═══ Page text ═══
Example 3: One group, two variables (correlation)
Let's say you plan to have one group of participants and you will take two measures: (1) each participants' pupil diameter while looking at pictures of chocolate cake, and (2) each participant's mean preference rating for all the pictures of chocolate cake (ratings are on a 7-point scale: dislike strongly to like strongly). You expect both measures to be normally distributed. The null hypothesis is
H0: there is no correlation between pupil diameter and preference rating (the correlation coefficient is zero).
The alternative hypothesis is
Ha: the correlation between mean pupil diameter is different than 0 (i.e., Pearson correlation is higher or lower than zero).
You will use a correlation test (2 tailed) of the stress group mean pupil diameter compared to the control group mean. You want to know what is the sample size you need to achieve 80% (.8) power for this procedure, if the true population correlation coefficient (true effect size) is ρ =.4 (based on a meta-analysis - note that this effect size is fictional). "ρ" is the same as the correlation coefficient r, but the symbol "ρ" is used to distinguish that it refers to a population rather than a sample from the population (this distinction is not always consistent, and "ρ" has other meanings, but in G*Power it is referring to the population correlation coefficient). Your alpha error threshold is .05, so now you have the three variables you need (effect size, alpha error, and statistical power) to determine the fourth (sample size) for the specified statistical model.
Use these settings in G*Power to calculate the sample size you need:
- test family = Exact
- statistical test = Correlation: Bivariate normal model
- Type of power analysis = A priori: compute required sample size
- Inputs: 2 tails, effect size ρ = .4, alpha err prob = .05, power = .8, correlation ρ H0 = 0
Click on the "calculate" button when you are ready
Now answer the following questions in your notes:
- What is the required sample size (for the requirements given above)?
- If you wanted to have 95% power (.95) for the same test, how large would your sample need to be?
Example 4: 3 groups, one variable (one way ANOVA)
Now imagine you plan to have participants randomly assigned to one of three groups: 1 group gets a weak health reminder, 1 group gets a strong health reminder, and 1 group gets no reminder. You plan to measure participants' pupil diameter while looking at pictures of chocolate cake (after the reminders). You expect the measure to be normally distributed. The null hypothesis is
H0: mean pupil diameter is the same for each group.
The alternative hypothesis is
Ha: mean pupil diameter is not equivalent for all groups.
You will use an omnibus one way analysis of variance (ANOVA, F-test). From a pilot study you were able to estimate an effect size of the group treatment expressed as a partial η2=0.15 (meaning that 15% of the variance in pupil diameter is attributable to the group treatment). You want to know what is the sample size you need to achieve 80% (.8) power for this procedure. Your alpha error threshold is .05, so now you have the three variables you need (effect size, alpha error, and statistical power) to determine the fourth (sample size) for the specified statistical model.
═══ Input data ═══
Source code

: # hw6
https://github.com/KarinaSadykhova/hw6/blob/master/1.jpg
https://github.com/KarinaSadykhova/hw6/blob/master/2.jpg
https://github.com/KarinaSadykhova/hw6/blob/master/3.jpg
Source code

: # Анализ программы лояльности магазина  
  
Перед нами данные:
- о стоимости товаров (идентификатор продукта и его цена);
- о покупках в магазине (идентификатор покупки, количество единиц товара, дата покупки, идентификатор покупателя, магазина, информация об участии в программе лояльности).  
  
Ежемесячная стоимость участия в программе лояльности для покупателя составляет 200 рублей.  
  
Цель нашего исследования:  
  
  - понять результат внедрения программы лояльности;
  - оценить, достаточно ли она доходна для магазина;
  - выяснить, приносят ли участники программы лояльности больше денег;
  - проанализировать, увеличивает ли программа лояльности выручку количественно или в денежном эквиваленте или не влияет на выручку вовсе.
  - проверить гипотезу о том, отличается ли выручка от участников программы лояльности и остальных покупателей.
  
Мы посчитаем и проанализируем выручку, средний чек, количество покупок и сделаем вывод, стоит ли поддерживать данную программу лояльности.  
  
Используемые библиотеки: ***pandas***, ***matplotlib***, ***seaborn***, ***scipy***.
═══
### Work instruction 1
Rewrite the listing lines from the one containing "- понять результат" through the last line of the listing, inclusive, switching "выручку" to "прибыль" and leaving everything else unchanged.
### Work instruction 2
Continue the text on G*Power sample-size calculations from where it stops.

### Output 1
  - понять результат внедрения программы лояльности;
  - оценить, достаточно ли она доходна для магазина;
  - выяснить, приносят ли участники программы лояльности больше денег;
  - проанализировать, увеличивает ли программа лояльности прибыль количественно или в денежном эквиваленте или не влияет на прибыль вовсе.
  - проверить гипотезу о том, отличается ли выручка от участников программы лояльности и остальных покупателей.
  
Мы посчитаем и проанализируем прибыль, средний чек, количество покупок и сделаем вывод, стоит ли поддерживать данную программу лояльности.  
  
Используемые библиотеки: ***pandas***, ***matplotlib***, ***seaborn***, ***scipy***.

### Output 2
Use these settings in G*Power to calculate the sample size you need:
- test family = F tests
- statistical test = ANOVA: Fixed effects, omnibus, one way
- Type of power analysis = A priori: compute required sample size
- Inputs: alpha err prob = .05, power = .8, groups = 3. For effect size, notice that G*Power wants the effect size expressed as f (don't get this confused with the F-statistic from an ANOVA) - this refers to Cohen's f, which can be computed from the partial η2 value that you have. Click on the "Determine" button to open the effect size calculator window in G*Power. Select "Effect size from variance", then use the "Direct" option to enter your partial η2 value and convert it to a Cohen's f.
Click on the "calculate" button when you are ready.
Now take some notes:
- What is the required sample size (for the requirements given above)? Note: G*Power gives you total sample size, so for a 3 group design it will be a multiple of 3
- Why do the distribution curves look so different for this design (e.g., no negative values)? (We haven't fully explained the F-statistic yet, so you're not expected to know the answer - just take a moment to notice the difference in the curves and we will discuss when we re-convene)
- note from the instructors - we gave you the effect size as partial η2 because that is the effect size measure that SPSS gives you for the ANOVA procedure, and it is commonly reported for ANOVAs in psychology journals.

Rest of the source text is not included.